Breidden Hill is a steep-sided hill in Powys, Wales, near the town of Welshpool. It is immediately surrounded by the villages of Trewern, Middletown, Criggion, Crew Green and Llandrinio. The peak of the hill reaches to 367 m. Footpaths which lead up to the summit provide excellent 360 degree views over Powys and over the border with England to the Shropshire Plain.

Breidden Hill is one of five peaks with neighbouring Moel y Golfa, which is the highest at 403 m, which is a "Marilyn", with a prominence of 261 m. The three others, which are all over 800 ft high, are Cefn y Castell (also known as Middletown Hill), Kempsters Hill and Bausley Hill with its Iron Age galleried fortification. The five hills are sometimes collectively known as the Breidden Hills, and form a northern extension of the Long Mountain.

There are remains of a British Iron Age hillfort which may have been the site of the last stand of Caractacus. Rodney's Pillar at the top was built by the gentlemen of Montgomeryshire who supplied oak wood from the area and shipped it down the River Severn (which runs nearby at Bausley with Criggion) to Bristol where Admiral Rodney's naval fleet was built. Rodney's Pillar is increasingly being used as a navigational aid by helicopter pilots in this area, due to its visibility from large areas of Wales. On 27 June 2018, a wildfire broke out on Breidden Hill, destroying an area of grassland close to Rodney's Pillar.
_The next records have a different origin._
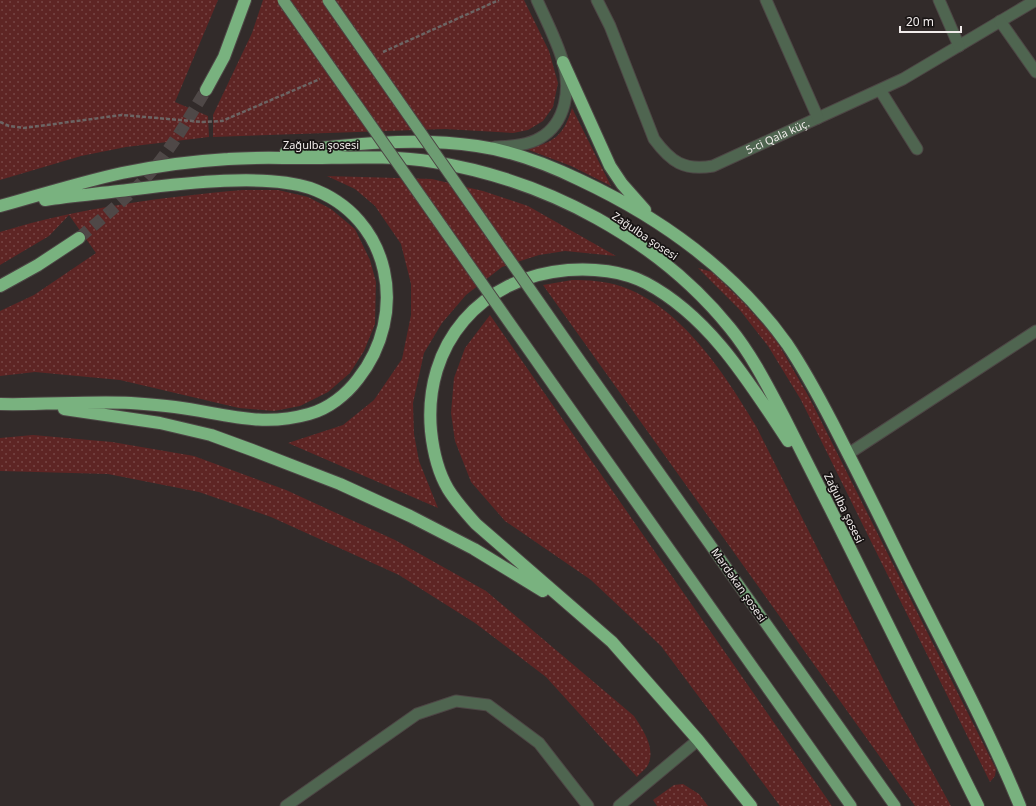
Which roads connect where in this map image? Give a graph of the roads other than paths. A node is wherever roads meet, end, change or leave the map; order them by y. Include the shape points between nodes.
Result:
1 (245, 0) edge
2 (283, 0) edge
3 (328, 0) edge
4 (537, 0) edge
5 (597, 0) edge
6 (766, 0) edge
7 (939, 0) edge
8 (1036, 0) edge
9 (1000, 20) junction
10 (959, 46) junction
11 (563, 62) junction
12 (1036, 72) edge
13 (206, 90) tunnel mouth
14 (880, 90) junction
15 (818, 118) junction
16 (491, 148) junction
17 (917, 149) dead end
18 (230, 158) junction
19 (0, 207) edge
20 (652, 218) junction
21 (79, 238) tunnel mouth
22 (0, 286) edge
23 (1036, 331) edge
24 (0, 404) edge
25 (27, 404) junction
26 (848, 454) junction
27 (820, 486) junction
28 (572, 608) junction
29 (698, 740) junction
30 (286, 806) edge
31 (588, 806) edge
32 (619, 806) edge
33 (751, 806) edge
34 (851, 806) edge
35 (895, 806) edge
36 (978, 806) edge
37 (1020, 806) edge

1 - 13 highway via 224,57
2 - 34 main road, bridge
3 - 35 main road, Mərdəkan şosesi, bridge
4 - 11 street
5 - 15 street, 5-ci Qala küç. via 610,26 654,139 664,152 686,167 713,166
6 - 15 street
7 - 10 street
8 - 9 street, 5-ci Qala küç.
9 - 10 street, 5-ci Qala küç.
9 - 12 street
10 - 14 street, 5-ci Qala küç.
11 - 16 street via 566,82 565,104 551,129 538,139 524,144
11 - 20 highway via 610,166
14 - 15 street, 5-ci Qala küç.
14 - 17 street
16 - 18 highway via 451,142 413,142
16 - 20 highway via 521,156 568,174
18 - 19 highway, Zağulba şosesi via 118,174
18 - 27 highway, Zağulba şosesi via 389,158 433,162 488,174 539,191 592,216 670,267 704,298 730,328 769,388
19 - 25 highway via 154,187 243,181 285,183 309,188 333,198 352,215 368,232 387,282 386,316 380,341 369,366 349,391 312,413 271,421 129,403
20 - 26 highway via 721,270 766,318 791,351
21 - 22 highway
23 - 26 street
24 - 25 highway
25 - 28 highway via 160,423 210,435 252,450 340,484 410,516 474,549
26 - 37 highway
27 - 28 highway via 720,344 688,312 664,293 630,276 593,270 557,271 508,285 469,313 448,341 439,362 433,389 430,416 433,444 438,467 447,488 458,504 476,524
27 - 36 highway, Zağulba şosesi
28 - 29 highway via 612,642
29 - 32 street
29 - 33 highway
30 - 31 street via 417,714 456,701 488,705 539,743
Beginning around 1789, for many years members of the Breidden Society, founded by John Dovaston (1740–1808), met near Rodney's Pillar for an annual festival of food, drink, poetry, and song; records of their meetings for 1809–15 are preserved at the Houghton Library of Harvard University (MS Eng 1168).

== Geology==
The hill is largely formed from a mass of gabbroic-dolerite which is exploited for roadstone at the large Criggion Quarry excavated into its western and northern sides. This rock was intruded into the mudstones of the surrounding Stone House Shales Formation in the form of a laccolith during the Ordovician period. An alternative interpretation is that the intrusion takes the form of a sill. A separate intrusion of andesitic magma forms Moel y Golfa whilst Middletown Hill and the lower summits to its northeast are formed from tuffs and volcaniclastic material which form the Caradoc age Bulthy Formation. The hills are largely devoid of superficial deposits though the low ground between the summits is mantled with glacial till.
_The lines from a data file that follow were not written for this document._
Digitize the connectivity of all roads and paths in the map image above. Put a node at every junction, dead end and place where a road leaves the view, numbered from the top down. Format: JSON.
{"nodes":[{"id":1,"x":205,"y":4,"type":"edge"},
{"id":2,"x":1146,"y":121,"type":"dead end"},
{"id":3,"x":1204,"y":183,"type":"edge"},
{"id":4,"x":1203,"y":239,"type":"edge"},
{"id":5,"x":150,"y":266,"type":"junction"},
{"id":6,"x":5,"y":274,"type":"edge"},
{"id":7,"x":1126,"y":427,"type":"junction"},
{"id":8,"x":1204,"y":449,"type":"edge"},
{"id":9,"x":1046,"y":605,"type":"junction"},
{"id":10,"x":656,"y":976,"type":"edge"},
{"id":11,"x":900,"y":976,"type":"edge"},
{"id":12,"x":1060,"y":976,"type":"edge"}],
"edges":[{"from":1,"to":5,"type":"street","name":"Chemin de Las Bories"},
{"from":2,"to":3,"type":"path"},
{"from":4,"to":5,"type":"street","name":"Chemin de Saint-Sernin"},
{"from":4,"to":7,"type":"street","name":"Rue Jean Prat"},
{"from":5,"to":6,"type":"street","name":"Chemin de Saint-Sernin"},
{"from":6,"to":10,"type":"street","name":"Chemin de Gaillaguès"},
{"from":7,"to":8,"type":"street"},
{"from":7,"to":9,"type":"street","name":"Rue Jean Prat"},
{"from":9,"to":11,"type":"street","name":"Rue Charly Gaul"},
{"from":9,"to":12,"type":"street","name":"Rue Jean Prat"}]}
The quarry was already operating prior to the construction of a railway link in 1866, a line which continued to serve it until 1959. A key product in earlier years were road setts but crushed roadstone was the main output by 1912. It was operated as a single 200m high face before being benched in 1967. Output peaked at 350,000 tonnes a year in 1973. The presence of the minerals chlorite and epidote give the quarried rock its characteristic green colour. Material quarried in the upper part of the workings drops via a steep chute bored through the hill to a tunnel leading to the processing works below.